To improve security to some extent, I use keyfile generation technique (to change an existing file into an actual keyfile).
Are you using an external tool to do that, or something built-in to TrueCrypt? AFAIK you can use any type of file as a TC keyfile, but the file is used as-is, no transformation is done. From the docs:
Note that TrueCrypt never modifies the keyfile contents. You can select more than one keyfile; the order does not matter. You can also let TrueCrypt generate a file with random content and use it as a keyfile. To do so, select Tools > Keyfile Generator.
Whatever method is used to "turn a regular file into a keyfile", you must make sure it's deterministic (i.e. always generate the same keyfile given the same input), otherwise you can't throw it away after use. And of course, if you generate it from a random source, you must keep it to be able to unlock the volume later.
If yes, then it could be safely overwritten and destroyed immediately after usage, further enhancing security associated with using truecrypt.
I don't see how that will enhance security. If the original file is sufficient to decrypt a volume, an attacker that has access to it can also do the same, regardless of how many intermediate steps there are to transform it into the resulting keyfile. Same with keyfile+password vs. original file+password. That means you have to protect this file as well as you'd do with the keyfile.
You could argue that using an arbitrary file is safer than using a "standardised" keyfile, since there are so many of them in your computer, and the attacker must know which one is the key. A 64 byte file with random data "stands out in the crowd", so they would in principle be the first ones to be tried. That's a bit like "security though obscurity", but if you have no better way to protect your keyfile, this should give you a little more protection.
However, I must point out that since TrueCrypt accepts many keyfiles at once, and it does its own hashing to combine them together and with the supplied password, you shouldn't need to perform the intermediary step yourself (that just potentially increases the attack surface).

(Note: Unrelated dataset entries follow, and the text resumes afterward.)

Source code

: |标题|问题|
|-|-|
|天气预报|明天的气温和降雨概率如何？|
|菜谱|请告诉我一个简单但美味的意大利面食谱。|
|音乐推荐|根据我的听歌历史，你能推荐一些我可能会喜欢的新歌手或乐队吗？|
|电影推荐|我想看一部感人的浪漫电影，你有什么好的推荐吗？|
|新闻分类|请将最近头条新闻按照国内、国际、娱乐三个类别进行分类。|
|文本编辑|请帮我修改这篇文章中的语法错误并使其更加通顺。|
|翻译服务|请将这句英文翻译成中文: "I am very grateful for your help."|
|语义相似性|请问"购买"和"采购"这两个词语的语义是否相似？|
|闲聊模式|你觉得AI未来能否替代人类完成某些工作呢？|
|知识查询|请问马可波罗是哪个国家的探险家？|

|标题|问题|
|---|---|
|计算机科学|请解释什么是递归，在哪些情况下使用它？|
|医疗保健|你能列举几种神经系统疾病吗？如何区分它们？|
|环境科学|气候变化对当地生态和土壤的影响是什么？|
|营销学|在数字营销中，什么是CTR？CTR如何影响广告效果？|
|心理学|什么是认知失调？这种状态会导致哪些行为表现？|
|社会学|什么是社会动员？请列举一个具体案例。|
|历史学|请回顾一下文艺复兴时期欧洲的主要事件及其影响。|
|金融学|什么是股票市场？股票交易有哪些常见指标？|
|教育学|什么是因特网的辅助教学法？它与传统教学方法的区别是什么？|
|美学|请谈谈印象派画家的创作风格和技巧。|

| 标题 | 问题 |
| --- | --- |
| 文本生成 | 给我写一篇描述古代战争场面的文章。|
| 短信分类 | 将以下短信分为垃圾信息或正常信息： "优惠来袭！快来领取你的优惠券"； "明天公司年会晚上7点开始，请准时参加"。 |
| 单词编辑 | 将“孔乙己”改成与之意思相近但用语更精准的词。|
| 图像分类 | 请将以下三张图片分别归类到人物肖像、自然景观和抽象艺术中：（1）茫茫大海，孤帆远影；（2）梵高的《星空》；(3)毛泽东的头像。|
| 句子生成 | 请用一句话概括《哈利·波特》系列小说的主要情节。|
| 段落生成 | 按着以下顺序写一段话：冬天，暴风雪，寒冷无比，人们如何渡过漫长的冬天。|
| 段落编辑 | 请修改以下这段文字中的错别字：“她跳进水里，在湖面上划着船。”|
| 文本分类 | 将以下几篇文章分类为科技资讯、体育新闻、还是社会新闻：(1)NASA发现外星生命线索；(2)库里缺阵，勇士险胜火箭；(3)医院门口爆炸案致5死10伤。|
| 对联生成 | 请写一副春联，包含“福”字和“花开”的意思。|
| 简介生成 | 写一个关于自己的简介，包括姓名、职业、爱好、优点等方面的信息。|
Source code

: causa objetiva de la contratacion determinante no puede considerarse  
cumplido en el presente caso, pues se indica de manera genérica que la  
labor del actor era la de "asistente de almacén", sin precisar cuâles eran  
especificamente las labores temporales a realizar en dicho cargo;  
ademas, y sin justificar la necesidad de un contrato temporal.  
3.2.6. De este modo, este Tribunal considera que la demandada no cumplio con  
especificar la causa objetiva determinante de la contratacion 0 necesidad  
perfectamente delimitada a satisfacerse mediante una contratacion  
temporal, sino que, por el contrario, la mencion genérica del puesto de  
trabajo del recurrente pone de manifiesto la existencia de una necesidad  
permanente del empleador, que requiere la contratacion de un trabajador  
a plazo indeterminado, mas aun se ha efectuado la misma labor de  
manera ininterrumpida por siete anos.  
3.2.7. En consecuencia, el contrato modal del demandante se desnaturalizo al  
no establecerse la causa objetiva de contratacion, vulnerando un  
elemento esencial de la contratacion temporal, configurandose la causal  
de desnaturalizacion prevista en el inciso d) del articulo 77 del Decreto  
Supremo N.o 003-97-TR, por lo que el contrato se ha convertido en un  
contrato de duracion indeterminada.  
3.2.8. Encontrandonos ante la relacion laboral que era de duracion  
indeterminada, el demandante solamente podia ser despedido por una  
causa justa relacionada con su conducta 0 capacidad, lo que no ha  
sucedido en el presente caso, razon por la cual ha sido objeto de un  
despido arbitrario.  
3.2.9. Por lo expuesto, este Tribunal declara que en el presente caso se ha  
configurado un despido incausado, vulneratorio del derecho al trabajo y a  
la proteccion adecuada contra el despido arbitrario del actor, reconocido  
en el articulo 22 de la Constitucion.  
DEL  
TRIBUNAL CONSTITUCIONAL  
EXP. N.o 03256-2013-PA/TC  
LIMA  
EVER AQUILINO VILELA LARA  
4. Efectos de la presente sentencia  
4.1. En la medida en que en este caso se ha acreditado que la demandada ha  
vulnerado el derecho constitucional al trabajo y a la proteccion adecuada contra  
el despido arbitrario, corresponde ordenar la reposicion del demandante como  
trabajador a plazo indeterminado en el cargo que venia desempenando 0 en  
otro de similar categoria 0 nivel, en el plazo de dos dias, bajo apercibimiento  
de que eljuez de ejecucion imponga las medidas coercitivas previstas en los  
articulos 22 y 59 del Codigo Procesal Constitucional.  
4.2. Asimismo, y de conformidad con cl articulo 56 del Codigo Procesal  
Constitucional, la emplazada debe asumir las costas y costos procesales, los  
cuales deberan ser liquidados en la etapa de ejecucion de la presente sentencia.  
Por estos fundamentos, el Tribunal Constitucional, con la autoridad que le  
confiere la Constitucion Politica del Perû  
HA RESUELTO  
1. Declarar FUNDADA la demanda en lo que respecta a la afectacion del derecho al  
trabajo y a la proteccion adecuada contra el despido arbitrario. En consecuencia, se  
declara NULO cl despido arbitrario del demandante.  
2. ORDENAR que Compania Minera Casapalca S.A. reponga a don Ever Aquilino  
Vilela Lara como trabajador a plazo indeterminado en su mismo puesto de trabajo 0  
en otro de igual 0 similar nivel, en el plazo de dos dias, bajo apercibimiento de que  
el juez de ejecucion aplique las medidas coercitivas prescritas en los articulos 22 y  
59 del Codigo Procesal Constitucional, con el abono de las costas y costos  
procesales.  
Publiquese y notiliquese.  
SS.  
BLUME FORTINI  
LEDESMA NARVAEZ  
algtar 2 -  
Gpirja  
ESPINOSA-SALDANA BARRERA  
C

And for a reason to have many keyfiles: if your storage media has
N files and
K of them will be used as keyfiles, the total number of combinations your attacker must try is
N! / (K! * (N-K)!). By carefully choosing this number you can make it much more difficult to brute force it, even if the attacker has access to all your files and a lot of time and resources to try them. (just make sure to scatter the keyfiles through different folders...) It's up to you to decide the tradeoff between security and convenience, since supplying all those keyfiles also has its cost - in user patience, which can be very limited.
Update: as per your comment, you're using 20 files out of 1000, which in principle would take a long time to crack (
1.6 * 10^10 years at 1000 tries/second). However, you mentioned that the files are chosen based on user input, so I must point out this fact:
Despite the large number of possibilities to choose those 20 files (
5.3 * 10^20 ~ 68 bits of entropy), not all of them are equally likely to be chosen, since the process is not random. In fact, each sequence of user inputs (lets call that a "password") will deterministically lead to a single combination. Thus, the entropy of your scheme will be at most the same as the entropy of your "password" (capped at 68 bits). In other words, an attacker that knows your process needs only to redo the same (against a list of "password" guesses) to get a viable combination of files - a better result than trying all them at random.
Also, you must make sure the logic for choosing those files does not leads to too many collisions. If two or more inputs lead to the same set of files, either of them can be used interchangeably. If that happens, the resulting entropy can be even lower than you'd get by simply using that user input as a password. And, unnecessary to say, using a password with more than 68 bits of entropy will have no effect (i.e. 11 characters or more), since at this point collisions are guaranteed to happen (contrast to the max 512 bits of entropy that you can get by using a random keyfile, or about 420 by using a random password with 64 printable ASCII chars).